Setting up DNS.
themich157
HOBBYOP

3 months ago

Hello there, someone of you may find this unrelated to this but i ve recently switched on this and i ve recieved some problems with setting own domain cause i ve set all required DNS Records on my domain provider except that the DNS record CNAME would automatically changed to ALIAS and railways rufuses to accept it. Any tips are welcome.

$10 Bounty

2 Replies

Status changed to Awaiting Railway Response Railway 3 months ago


Some providers don't fully support CNAME flattening (using CNAME records on root domain), so in this case, I'd suggest migrating to Cloudflare's DNS service.

https://developers.cloudflare.com/dns/zone-setups/full-setup/setup/


efipee
HOBBY

3 months ago

The CNAME → ALIAS conversion is happening because your DNS provider doesn't support CNAME flattening at the root/apex domain. This is actually a DNS standard limitation — you technically can't have a bare CNAME at the root (e.g. yourdomain.com), so some providers auto-convert it to ALIAS as a workaround, but Railway's verification doesn't accept that format.

Railway's docs explicitly list providers that don't support this: AWS Route 53, Azure DNS, Hostinger, GoDaddy, NameSilo, Hurricane Electric, and SquareSpace. If you're on one of these, the CNAME/ALIAS issue is expected.

The fix: point your nameservers to Cloudflare

You don't need to transfer your domain — just change the nameservers to Cloudflare's (free plan works fine).

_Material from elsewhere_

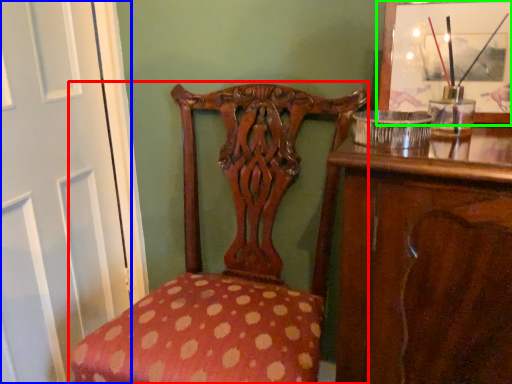
Question: Which object is the closest to the chair (highlighted by a red box)? Choose among these: screen door (highlighted by a blue box) or picture frame (highlighted by a green box).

Once your domain is on Cloudflare:

  1. Add a CNAME record with Name → @ and Target → the value Railway gave you (e.g. abc123.up.railway.app)
  2. 2. Cloudflare handles the "flattening" transparently behind the scenes, so Railway sees a valid CNAME and accepts it
  3. 3. Set Cloudflare proxy to on (orange cloud), then go to SSL/TLS → Overview and set it to Full (not Full Strict)

That's it — Railway will verify the domain and issue the SSL cert automatically within an hour or so.

If you're trying to add a subdomain instead of the root (e.g. app.yourdomain.com), a plain CNAME works on virtually any provider and you shouldn't have this issue. Let us know which case you're dealing with if the above doesn't apply.